The varve chronology they created is one of only three long, accurately dated glacial varve chronologies in the world. The other comparable records come from northern Europe and New England. This record is unique in North America because it spans a period of abrupt climatic shifts that has attracted intense scientific interest, in part because researchers still do not know why the climate changed so quickly.

Reading ancient lakes like tree rings

During the last ice age, much of North America was covered by the Laurentide Ice Sheet. As the climate warmed and the ice melted, meltwater ponded in large lakes that collected sediment released from the receding ice sheet.

That sediment accumulated in thin annual layers known as varves. Like tree rings, each varve represents one year. A typical varve includes a summer layer, when meltwater carried sediment into the lake, and a winter layer, when the lake iced over and finer sediment settled.

Breckenridge and his team analyzed varves preserved beneath 19 modern lakes, along with two records collected by geologists more than 70 years ago. The longest of those historical records came from a former lake near Atikokan, Ontario, where the lake sediments were completely removed to develop an iron mine. The team suspected that varves were preserved deep below the modern lake sediments in many northern lakes, but those records had never been cored.

Building a 3,600-year timeline

To establish the timeline, the researchers combined several dating techniques. The most important step involved measuring individual varves from the 19 lake sites and matching their thickness patterns from site to site. Those patterns of thick and thin layers allowed the researchers to connect varves from all 19 lakes into a single chronology. Radiocarbon dating anchored the varve chronology, and additional dating from nearby glacial landforms was used to test the resulting timescale.

The completed timeline spans a particularly dynamic period near the end of the last ice age characterized by a relatively warm period known as the Bølling-Allerød and an abrupt shift to a much colder period known as the Younger Dryas. These warm and cold periods are best understood from the study of Greenland ice-core records; no comparable, high-resolution climate records exist for this period from the upper Midwest and central Canada.

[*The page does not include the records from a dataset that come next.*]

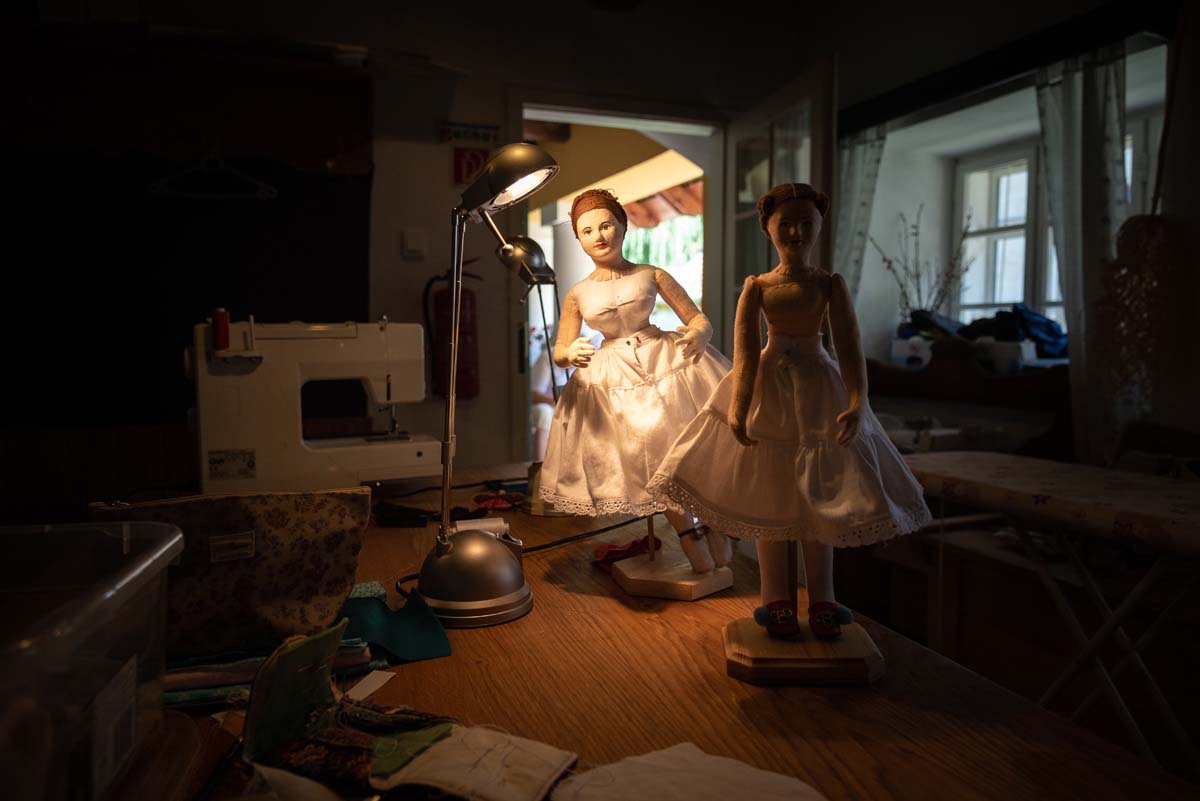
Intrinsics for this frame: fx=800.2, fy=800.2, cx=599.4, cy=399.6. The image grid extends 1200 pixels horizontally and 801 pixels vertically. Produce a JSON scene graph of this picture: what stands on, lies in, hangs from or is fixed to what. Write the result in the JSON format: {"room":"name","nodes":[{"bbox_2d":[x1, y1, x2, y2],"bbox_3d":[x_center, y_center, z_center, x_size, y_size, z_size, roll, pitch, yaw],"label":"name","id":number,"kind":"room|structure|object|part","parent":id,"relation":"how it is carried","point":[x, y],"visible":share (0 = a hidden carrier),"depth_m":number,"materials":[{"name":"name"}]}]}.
{"room":"workshop","nodes":[
{"label":"workshop","id":0,"kind":"room"},
{"bbox_2d":[0,1,814,492],"bbox_3d":[-1.008,-0.465,3.231,4.435,2.614,0.224,-2,5,-21],"label":"back wall","id":1,"kind":"structure","parent":0,"point":[395,255],"depth_m":3.21,"materials":[{"name":"paint"}]},
{"bbox_2d":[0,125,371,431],"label":"dark curtain","id":2,"kind":"object","parent":1,"relation":"attached to","point":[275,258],"visible":0.76,"depth_m":2.88,"materials":[{"name":"black fabric"}]},
{"bbox_2d":[146,155,276,199],"bbox_3d":[-1.385,-0.813,2.858,0.397,0.178,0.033,-2,5,-21],"label":"clothes hanger","id":3,"kind":"object","parent":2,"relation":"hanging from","point":[273,194],"visible":0.98,"depth_m":2.85,"materials":[{"name":"white"}]},
{"bbox_2d":[402,229,426,258],"bbox_3d":[-0.721,-0.609,3.118,0.078,0.112,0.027,-2,5,-21],"label":"light switch","id":4,"kind":"object","parent":1,"relation":"attached to","point":[414,244],"visible":0.98,"depth_m":3.11,"materials":[{"name":"white plastic"}]},
{"bbox_2d":[422,261,480,402],"bbox_3d":[-0.564,-0.276,3.104,0.225,0.577,0.191,-2,5,-21],"label":"fire extinguisher","id":5,"kind":"object","parent":1,"relation":"attached to","point":[463,297],"visible":0.81,"depth_m":3.05,"materials":[{"name":"red metal"}]},
{"bbox_2d":[439,121,499,145],"bbox_3d":[-0.521,-1.060,3.207,0.216,0.080,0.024,-2,5,-21],"label":"sign","id":6,"kind":"object","parent":1,"relation":"attached to","point":[461,134],"visible":0.99,"depth_m":3.20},
{"bbox_2d":[452,144,491,185],"bbox_3d":[-0.513,-0.937,3.200,0.133,0.164,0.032,-2,5,-21],"label":"fire extinguisher sign","id":7,"kind":"object","parent":1,"relation":"attached to","point":[459,157],"visible":0.7,"depth_m":3.19,"materials":[{"name":"red"}]},
{"bbox_2d":[509,87,726,471],"bbox_3d":[0.101,-0.243,3.787,1.136,2.164,0.381,-2,5,-21],"label":"doorway","id":8,"kind":"structure","parent":1,"relation":"in","point":[646,115],"depth_m":3.66,"materials":[{"name":"white paint"}]},
{"bbox_2d":[721,56,838,359],"bbox_3d":[0.752,-0.268,3.463,0.160,2.058,0.892,-1,4,-13],"label":"glass door","id":9,"kind":"structure","parent":8,"relation":"attached to","point":[801,94],"depth_m":3.30,"materials":[{"name":"white glass"}]},
{"bbox_2d":[115,460,1193,800],"bbox_3d":[-0.281,0.655,1.400,1.068,0.724,2.222,-2,5,-21],"label":"wooden table","id":10,"kind":"object","parent":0,"point":[724,708],"visible":0.67,"depth_m":0.90,"materials":[{"name":"brown wood"}]},
{"bbox_2d":[0,520,182,800],"bbox_3d":[-0.568,0.236,0.599,0.425,0.203,0.371,-1,4,-10],"label":"plastic storage box","id":11,"kind":"object","parent":10,"relation":"on","point":[160,552],"visible":0.99,"depth_m":0.64,"materials":[{"name":"clear plastic"}]},
{"bbox_2d":[90,487,374,656],"bbox_3d":[-0.453,0.211,0.999,0.339,0.185,0.153,-2,5,-21],"label":"pouch","id":12,"kind":"object","parent":10,"relation":"on","point":[266,552],"visible":0.85,"depth_m":0.96,"materials":[{"name":"fabric"}]},
{"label":"label","id":13,"kind":"part","parent":12,"relation":"part of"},
{"bbox_2d":[160,582,390,710],"bbox_3d":[-0.426,0.284,0.962,0.336,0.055,0.270,-2,5,-21],"label":"fabric stack","id":14,"kind":"object","parent":10,"relation":"on","point":[184,699],"visible":0.34,"depth_m":0.88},
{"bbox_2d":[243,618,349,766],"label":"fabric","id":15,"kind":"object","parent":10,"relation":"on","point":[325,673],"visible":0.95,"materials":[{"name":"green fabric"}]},
{"bbox_2d":[190,316,435,493],"bbox_3d":[-0.666,0.012,1.908,0.564,0.415,0.240,-2,5,-21],"label":"sewing machine","id":16,"kind":"object","parent":10,"relation":"on","point":[348,356],"visible":0.97,"depth_m":1.82,"materials":[{"name":"white plastic"}]},
{"bbox_2d":[211,307,230,350],"bbox_3d":[-0.814,-0.152,1.715,0.037,0.083,0.039,-2,5,-21],"label":"thread spool","id":17,"kind":"object","parent":16,"relation":"on","point":[224,316],"visible":0.97,"depth_m":1.70,"materials":[{"name":"red fabric"}]},
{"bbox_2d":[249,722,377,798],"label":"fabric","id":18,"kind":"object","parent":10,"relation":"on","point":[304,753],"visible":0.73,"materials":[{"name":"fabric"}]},
{"bbox_2d":[243,617,454,794],"bbox_3d":[-0.220,0.276,0.731,0.183,0.119,0.197,-2,5,-21],"label":"fabric","id":19,"kind":"object","parent":10,"relation":"on","point":[299,706],"visible":0.97,"depth_m":0.72,"materials":[{"name":"fabric"}]},
{"bbox_2d":[346,669,396,700],"bbox_3d":[-0.261,0.323,0.904,0.042,0.005,0.066,1,4,17],"label":"paper scrap","id":20,"kind":"object","parent":10,"relation":"on","point":[365,687],"visible":0.95,"depth_m":0.90,"materials":[{"name":"white paper"}]},
{"bbox_2d":[338,583,451,663],"bbox_3d":[-0.284,0.283,1.031,0.165,0.055,0.173,-2,5,-21],"label":"fabric","id":21,"kind":"object","parent":10,"relation":"on","point":[390,641],"visible":0.77,"depth_m":1.00,"materials":[{"name":"teal fabric"}]},
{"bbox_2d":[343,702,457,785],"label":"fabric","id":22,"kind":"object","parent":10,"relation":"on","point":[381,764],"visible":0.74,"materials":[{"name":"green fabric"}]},
{"bbox_2d":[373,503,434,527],"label":"black object","id":23,"kind":"object","parent":10,"relation":"on","point":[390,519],"visible":0.96,"depth_m":1.61,"materials":[{"name":"black"}]},
{"bbox_2d":[370,723,576,800],"bbox_3d":[-0.113,0.322,0.708,0.169,0.024,0.132,2,5,23],"label":"fabric","id":24,"kind":"object","parent":10,"relation":"on","point":[538,755],"visible":0.99,"depth_m":0.70,"materials":[{"name":"fabric"}]},
{"bbox_2d":[414,143,561,629],"bbox_3d":[-0.169,-0.039,1.159,0.194,0.653,0.323,-3,5,-35],"label":"desk lamp","id":25,"kind":"object","parent":10,"relation":"on","point":[480,575],"visible":0.99,"depth_m":1.11,"materials":[{"name":"metal"}]},
{"bbox_3d":[-0.180,0.236,1.128,0.160,0.123,0.158,1,4,9],"label":"lamp base","id":26,"kind":"part","parent":25,"relation":"part of","materials":[{"name":"metal"}]},
{"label":"lamp shade","id":27,"kind":"part","parent":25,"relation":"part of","materials":[{"name":"metal"}]},
{"bbox_2d":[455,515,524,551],"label":"white roll","id":28,"kind":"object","parent":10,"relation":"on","point":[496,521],"visible":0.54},
{"bbox_2d":[473,493,522,511],"bbox_3d":[-0.225,0.227,1.790,0.117,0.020,0.096,-2,5,-21],"label":"red cloth","id":29,"kind":"object","parent":10,"relation":"on","point":[494,503],"visible":0.9,"depth_m":1.77,"materials":[{"name":"red fabric"}]},
{"bbox_2d":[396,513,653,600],"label":"power cord","id":30,"kind":"object","parent":10,"relation":"on","point":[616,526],"visible":0.56,"depth_m":1.44,"materials":[{"name":"black plastic"}]},
{"bbox_2d":[498,233,561,431],"bbox_3d":[-0.140,-0.084,1.776,0.169,0.573,0.189,-2,5,-21],"label":"desk lamp","id":31,"kind":"object","parent":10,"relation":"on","point":[522,258],"visible":0.76,"depth_m":1.74,"materials":[{"name":"black metal"}]},
{"bbox_2d":[592,535,663,569],"bbox_3d":[0.045,0.259,1.380,0.133,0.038,0.103,-2,5,-21],"label":"red cloth","id":32,"kind":"object","parent":10,"relation":"on","point":[635,542],"visible":0.78,"depth_m":1.35,"materials":[{"name":"red fabric"}]},
{"bbox_2d":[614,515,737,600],"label":"stand","id":33,"kind":"object","parent":10,"relation":"on","point":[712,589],"visible":0.82,"depth_m":1.24,"materials":[{"name":"brown wood"}]},
{"bbox_2d":[540,185,734,577],"bbox_3d":[0.063,-0.029,1.292,0.320,0.613,0.327,-2,5,-21],"label":"doll","id":34,"kind":"object","parent":33,"relation":"on","point":[611,307],"visible":0.97,"depth_m":1.25,"materials":[{"name":"white fabric"}]},
{"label":"wooden base","id":35,"kind":"part","parent":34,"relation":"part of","materials":[{"name":"brown wood"}]},
{"bbox_2d":[558,743,825,800],"bbox_3d":[0.083,0.330,0.651,0.188,0.026,0.214,-4,6,-41],"label":"fabric","id":36,"kind":"object","parent":10,"relation":"on","point":[769,788],"visible":0.99,"depth_m":0.68,"materials":[{"name":"fabric"}]},
{"bbox_2d":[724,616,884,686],"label":"wooden base","id":37,"kind":"object","parent":10,"relation":"on","point":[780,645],"visible":0.82,"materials":[{"name":"brown wood"}]},
{"bbox_2d":[654,183,930,670],"bbox_3d":[0.228,0.029,0.971,0.324,0.561,0.235,0,4,4],"label":"doll","id":38,"kind":"object","parent":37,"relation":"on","point":[855,426],"visible":0.99,"depth_m":0.94,"materials":[{"name":"white fabric"}]},
{"bbox_2d":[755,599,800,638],"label":"red shoe","id":39,"kind":"object","parent":38,"relation":"on","point":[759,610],"visible":0.92,"depth_m":1.02,"materials":[{"name":"fabric"}]},
{"bbox_2d":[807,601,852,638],"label":"red shoe","id":40,"kind":"object","parent":38,"relation":"on","point":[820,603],"visible":0.93,"depth_m":1.01,"materials":[{"name":"fabric"}]},
{"bbox_2d":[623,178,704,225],"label":"tiled roof","id":41,"kind":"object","parent":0,"point":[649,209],"visible":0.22,"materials":[{"name":"brown tile"}]},
{"bbox_2d":[875,205,975,324],"bbox_3d":[1.680,-0.621,4.115,0.406,0.725,0.460,-2,5,-21],"label":"dried plant","id":42,"kind":"object","parent":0,"point":[907,304],"visible":0.77,"depth_m":4.11,"materials":[{"name":"plant"}]},
{"bbox_2d":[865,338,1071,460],"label":"wooden furniture","id":43,"kind":"object","parent":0,"point":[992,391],"visible":0.43,"depth_m":3.25,"materials":[{"name":"brown wood"}]},
{"bbox_2d":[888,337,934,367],"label":"white box","id":44,"kind":"object","parent":43,"relation":"on","point":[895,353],"visible":0.77,"depth_m":3.82,"materials":[{"name":"white"}]},
{"bbox_2d":[899,304,1065,359],"bbox_3d":[1.843,-0.326,3.763,0.703,0.248,0.800,-2,5,-21],"label":"clothes pile","id":45,"kind":"object","parent":43,"relation":"on","point":[975,328],"visible":0.47,"depth_m":3.62,"materials":[{"name":"blue fabric"}]},
{"bbox_2d":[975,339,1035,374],"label":"white box","id":46,"kind":"object","parent":43,"relation":"on","point":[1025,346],"visible":0.82,"depth_m":3.22,"materials":[{"name":"white"}]},
{"bbox_2d":[837,6,1189,465],"bbox_3d":[1.833,-0.420,2.662,0.437,2.666,3.635,-2,5,-21],"label":"right wall","id":47,"kind":"structure","parent":0,"point":[907,199],"depth_m":3.00,"materials":[{"name":"white paint"}]},
{"bbox_2d":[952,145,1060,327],"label":"window","id":48,"kind":"structure","parent":47,"relation":"in","point":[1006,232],"depth_m":4.32,"materials":[{"name":"white"}]},
{"bbox_2d":[839,0,1178,133],"bbox_3d":[1.451,-1.213,2.949,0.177,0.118,1.402,-2,5,-21],"label":"curtain rail","id":49,"kind":"object","parent":47,"relation":"attached to","point":[975,75],"visible":0.94,"depth_m":2.80,"materials":[{"name":"black"}]},
{"bbox_2d":[831,125,886,294],"bbox_3d":[1.159,-0.499,3.743,0.094,1.475,0.393,-2,5,-21],"label":"curtain","id":50,"kind":"object","parent":49,"relation":"hanging from","point":[851,176],"visible":0.45,"depth_m":3.67,"materials":[{"name":"white fabric"}]},
{"bbox_2d":[1035,43,1127,465],"bbox_3d":[1.602,-0.380,2.658,0.110,1.488,0.398,-2,5,-21],"label":"curtain","id":51,"kind":"object","parent":49,"relation":"hanging from","point":[1048,134],"visible":0.63,"depth_m":2.64,"materials":[{"name":"white fabric"}]},
{"bbox_2d":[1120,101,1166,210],"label":"window","id":52,"kind":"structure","parent":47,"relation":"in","point":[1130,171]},
{"bbox_2d":[901,450,1199,769],"bbox_3d":[1.198,0.585,1.817,0.492,0.768,1.175,-2,5,-21],"label":"ironing board","id":53,"kind":"object","parent":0,"point":[1086,468],"visible":0.92,"depth_m":1.78,"materials":[{"name":"white fabric"}]},
{"bbox_2d":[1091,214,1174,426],"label":"macrame hanging","id":54,"kind":"object","parent":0,"point":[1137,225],"visible":0.85,"depth_m":2.39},
{"label":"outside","id":55,"kind":"structure","parent":0,"visible":0},
{"label":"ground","id":56,"kind":"structure","parent":55,"visible":0},
{"bbox_2d":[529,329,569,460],"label":"person","id":57,"kind":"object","parent":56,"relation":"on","point":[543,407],"visible":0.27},
{"bbox_2d":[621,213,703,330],"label":"tree","id":58,"kind":"object","parent":56,"relation":"on","point":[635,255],"visible":0.14,"depth_m":11.25,"materials":[{"name":"green plant"}]}
]}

A glacier that didn’t stand still

Using this record, the researchers plotted how the ice margin moved over time and compared those changes with climatic shifts recorded in Greenland ice cores. The comparison shows a highly dynamic system. The ice retreated more quickly during the Bølling-Allerød warming period, but reversed course and advanced during the colder Younger Dryas before finally resuming retreat.

The pattern itself is not surprising, but this is the first time such a tight coupling between ice-sheet behavior and climate has been visible in this region. Earlier studies relied on techniques that lacked the precision of glacial varves.

Why it matters today

Understanding how ice sheets responded to abrupt climate shifts in the past can help scientists better predict how modern ice sheets may behave in a warming world. The study provides one of the clearest pictures yet of how quickly large ice masses can react to changing temperatures.

The record also matters because annually resolved archives from this period are rare. Most dating methods can place events only within centuries, but varves can preserve the sequence of change year by year. That makes it possible to ask whether changes in climate, lakes and ice margins happened at the same time or in a specific order.

These varves may be particularly useful because they can preserve sedimentary markers that can be traced across continents or even hemispheres, including fine ash from volcanic eruptions and microscopic dust from rare cosmic or impact-related events. If those connections can be made, this varve chronology could serve as a key reference record for testing how abrupt climate changes unfolded across the Northern Hemisphere at the end of the last ice age.